Quoted text =
● ● ● ● ●

The zpkglist file format is based on LZ4 skippable frames. It is otherwise not compatible with the LZ4 file format, and requires a special decoding routine (LZ4 decompression will only produce an empty output).
A valid zpkglist file starts with the leading frame, followed by the dictionary frame, followed by data frames. There is no trailing checksum.
magic 0x184D2A55 | size = 16 | total uncompressed size | buf1 size | jbuf size
(4 bytes) | (4 bytes) | (8 bytes) | (4 bytes) | (4 bytes)
The total uncompressed size
is the size of the original uncompressed data.
This field allows the following check to be performed by APT-RPM: if the size
has changed, there is no need to calculate the MD5 checksum of the data.
The last two fields assist optimal memory allocation in the decoder (see below).
magic 0x184D2A56 | compressed size | compressed data
(4 bytes) | (4 bytes) | (compressed size bytes)
The dictionary is compressed with LZ4.
The uncompressed size of the dictionary is 64<<10
bytes.
Using exactly this size enables important optimizations in the LZ4 library.
In a file with no data frames (total uncompressed size = 0
), there should be
no dictionary. To decode data frames, though, the dictionary must be present.
magic 0x184D2A57 | compressed size + 4 | uncompressed size | compressed data
(4 bytes) | (4 bytes) | (4 bytes) | (compressed size bytes)
Frame data is compressed with LZ4, normally using the dictionary (see below).
The compressed size field takes into account the uncompressed size field; technically, the latter comes on behalf of the skippable frame's payload.
<il,dl> | header data || rpm header magic | <il,dl> | header data
(8 bytes) | (16*il+dl bytes) || (8 bytes) | (8 bytes) | (16*il+dl bytes)
Each uncompressed data frame contains 1, 2, 3, or 4
RPM header blobs.
There is no leading magic with the first header; it can be easily restored
upon the decoding with a special buffer management technique. Subsequent
headers start with the magic, to facilitate fast recovery of original data.
Thus the sum of uncompressed size
fields of all data frames and the leading
frame's total uncompressed size
differ by a multiple of eight bytes.
All 4-byte and 8-byte integers (the latter being the total uncompressed size
field) are stored in little-endian byte order (as in LZ4 skippable frames).

● ● ● ● ●

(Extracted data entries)

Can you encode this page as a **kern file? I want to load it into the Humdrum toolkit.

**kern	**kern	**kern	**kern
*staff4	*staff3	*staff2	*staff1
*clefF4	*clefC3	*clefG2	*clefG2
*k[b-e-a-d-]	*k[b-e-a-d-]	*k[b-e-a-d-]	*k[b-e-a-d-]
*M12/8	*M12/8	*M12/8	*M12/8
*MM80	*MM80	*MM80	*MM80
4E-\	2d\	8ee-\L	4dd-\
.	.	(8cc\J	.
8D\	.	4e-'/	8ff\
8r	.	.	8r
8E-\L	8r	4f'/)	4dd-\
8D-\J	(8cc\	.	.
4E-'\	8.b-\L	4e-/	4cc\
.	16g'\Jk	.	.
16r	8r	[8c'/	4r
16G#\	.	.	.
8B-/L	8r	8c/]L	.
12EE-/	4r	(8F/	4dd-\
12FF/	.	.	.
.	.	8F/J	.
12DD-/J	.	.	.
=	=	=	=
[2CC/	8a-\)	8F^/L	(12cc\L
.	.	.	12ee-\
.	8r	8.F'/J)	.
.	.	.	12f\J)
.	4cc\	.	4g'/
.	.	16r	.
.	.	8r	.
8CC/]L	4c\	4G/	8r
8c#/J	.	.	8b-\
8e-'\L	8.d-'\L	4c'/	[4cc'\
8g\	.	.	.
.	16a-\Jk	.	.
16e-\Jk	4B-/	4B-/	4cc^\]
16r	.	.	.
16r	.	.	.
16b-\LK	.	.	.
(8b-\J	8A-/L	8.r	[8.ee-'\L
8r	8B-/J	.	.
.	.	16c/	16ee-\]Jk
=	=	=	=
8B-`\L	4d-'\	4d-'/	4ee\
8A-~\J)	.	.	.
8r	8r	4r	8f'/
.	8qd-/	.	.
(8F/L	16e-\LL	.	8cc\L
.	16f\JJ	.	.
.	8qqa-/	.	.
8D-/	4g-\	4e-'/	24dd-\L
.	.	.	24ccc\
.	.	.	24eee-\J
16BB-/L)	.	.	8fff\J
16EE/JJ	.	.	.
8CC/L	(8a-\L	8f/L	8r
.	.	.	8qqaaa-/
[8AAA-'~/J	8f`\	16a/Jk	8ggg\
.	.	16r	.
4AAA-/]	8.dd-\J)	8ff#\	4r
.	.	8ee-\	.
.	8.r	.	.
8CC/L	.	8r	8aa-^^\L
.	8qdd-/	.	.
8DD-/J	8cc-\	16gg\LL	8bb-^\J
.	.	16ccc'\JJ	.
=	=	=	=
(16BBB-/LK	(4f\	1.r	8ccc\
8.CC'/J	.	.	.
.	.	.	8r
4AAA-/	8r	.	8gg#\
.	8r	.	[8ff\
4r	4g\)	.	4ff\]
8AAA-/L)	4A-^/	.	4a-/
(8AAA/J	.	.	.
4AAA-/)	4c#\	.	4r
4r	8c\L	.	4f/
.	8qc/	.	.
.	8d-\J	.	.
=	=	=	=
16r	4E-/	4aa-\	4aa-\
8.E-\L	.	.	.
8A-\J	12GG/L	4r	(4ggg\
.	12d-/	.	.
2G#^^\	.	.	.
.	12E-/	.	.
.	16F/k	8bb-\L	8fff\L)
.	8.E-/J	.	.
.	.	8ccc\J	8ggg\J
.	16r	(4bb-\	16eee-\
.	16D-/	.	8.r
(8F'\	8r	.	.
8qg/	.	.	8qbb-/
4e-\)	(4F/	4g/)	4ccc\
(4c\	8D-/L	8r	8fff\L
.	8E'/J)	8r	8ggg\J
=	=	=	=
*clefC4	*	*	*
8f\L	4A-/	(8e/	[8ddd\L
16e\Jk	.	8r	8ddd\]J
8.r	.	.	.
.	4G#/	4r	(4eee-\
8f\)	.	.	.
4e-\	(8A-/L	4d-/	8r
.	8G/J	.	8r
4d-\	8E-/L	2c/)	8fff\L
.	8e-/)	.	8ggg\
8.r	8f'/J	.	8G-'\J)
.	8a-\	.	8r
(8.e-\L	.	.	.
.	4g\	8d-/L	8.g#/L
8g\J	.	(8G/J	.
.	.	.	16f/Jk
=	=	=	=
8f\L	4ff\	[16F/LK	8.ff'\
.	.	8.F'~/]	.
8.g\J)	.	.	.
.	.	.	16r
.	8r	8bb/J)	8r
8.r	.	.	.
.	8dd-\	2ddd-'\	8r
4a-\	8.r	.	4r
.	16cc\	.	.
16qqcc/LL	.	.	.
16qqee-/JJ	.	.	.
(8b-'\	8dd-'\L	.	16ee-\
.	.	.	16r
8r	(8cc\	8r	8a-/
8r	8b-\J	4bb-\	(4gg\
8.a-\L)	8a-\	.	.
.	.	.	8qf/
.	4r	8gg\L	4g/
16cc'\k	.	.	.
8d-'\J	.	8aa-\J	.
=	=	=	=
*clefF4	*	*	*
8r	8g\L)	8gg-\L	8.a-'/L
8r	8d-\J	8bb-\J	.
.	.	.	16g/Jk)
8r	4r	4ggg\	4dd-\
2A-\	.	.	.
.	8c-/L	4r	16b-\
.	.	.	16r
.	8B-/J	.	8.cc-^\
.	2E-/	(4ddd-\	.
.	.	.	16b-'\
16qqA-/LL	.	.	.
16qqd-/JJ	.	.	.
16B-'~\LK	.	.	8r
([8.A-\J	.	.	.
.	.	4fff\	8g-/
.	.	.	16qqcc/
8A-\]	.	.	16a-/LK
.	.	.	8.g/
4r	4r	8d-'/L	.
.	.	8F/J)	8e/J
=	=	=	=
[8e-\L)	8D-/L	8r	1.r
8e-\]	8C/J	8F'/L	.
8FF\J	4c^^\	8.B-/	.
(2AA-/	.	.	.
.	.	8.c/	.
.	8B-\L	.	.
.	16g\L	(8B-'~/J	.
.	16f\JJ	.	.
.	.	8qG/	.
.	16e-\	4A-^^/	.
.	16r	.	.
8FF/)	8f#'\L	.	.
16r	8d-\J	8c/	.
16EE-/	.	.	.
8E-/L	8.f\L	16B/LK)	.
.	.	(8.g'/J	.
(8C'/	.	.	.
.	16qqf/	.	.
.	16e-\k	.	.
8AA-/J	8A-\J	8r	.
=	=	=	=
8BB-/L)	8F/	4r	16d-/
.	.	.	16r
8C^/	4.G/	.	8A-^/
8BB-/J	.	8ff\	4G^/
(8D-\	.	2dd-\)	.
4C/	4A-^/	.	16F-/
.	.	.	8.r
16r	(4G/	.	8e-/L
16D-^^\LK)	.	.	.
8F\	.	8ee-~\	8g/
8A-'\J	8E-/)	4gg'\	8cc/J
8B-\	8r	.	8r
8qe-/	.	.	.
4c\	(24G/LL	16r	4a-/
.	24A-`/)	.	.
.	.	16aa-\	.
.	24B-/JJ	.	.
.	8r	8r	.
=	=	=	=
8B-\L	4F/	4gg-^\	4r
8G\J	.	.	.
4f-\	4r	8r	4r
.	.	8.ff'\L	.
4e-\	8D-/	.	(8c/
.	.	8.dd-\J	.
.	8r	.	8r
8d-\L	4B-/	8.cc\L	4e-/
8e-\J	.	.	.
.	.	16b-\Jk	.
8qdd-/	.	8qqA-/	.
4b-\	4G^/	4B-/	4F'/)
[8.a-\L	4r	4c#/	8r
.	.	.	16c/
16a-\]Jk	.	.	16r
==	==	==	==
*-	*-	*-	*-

● ● ● ● ●

Written exercise = Please continue the zpkglist file format description from where it stops.

Result for this task =
The il
and dl
sizes are stored in network byte order; they are specific
to the RPM header format, not to the zpkglist file format.
There are further two kinds of data frames: normal frames and jumbo frames.
A frame is a jumbo frame if and only if it contains a single RPM header
and the frame's uncompressed size
is greater than 128K. Otherwise, the frame
is a normal one: its data size is less than or equal to 128<<10
bytes,
and it can hold more than one header blob. (This implies that big headers
cannot be combined within a single frame. The classification is based
solely on the uncompressed size
field.)
Normal frames are compressed using the dictionary, and can only be decoded with the dictionary. Jumbo frames are compressed without the dictionary, and need no dictionary for decompression. (This can help reduce copying: a jumbo frame can be decompressed to and the blob returned in a newly malloc'd chunk, while decoding normal frames may require a somewhat complex memory arrangement of the dictionary and the output buffer.)
The decoder is expected to decode normal frames without extra malloc calls.
To assist this process, the leading frame provides the buf1 size
field,
which must be set to either of the following, whichever is greater:
compressed size
from the dictionary frame;- maximum
compressed size + uncompressed size
among the normal frames; - maximum
compressed size
among the jumbo frames.
Jumbo frames can be decoded without repeated malloc/realloc calls as well:
the jbuf size
provides the maximum uncompressed size
among the jumbo frames.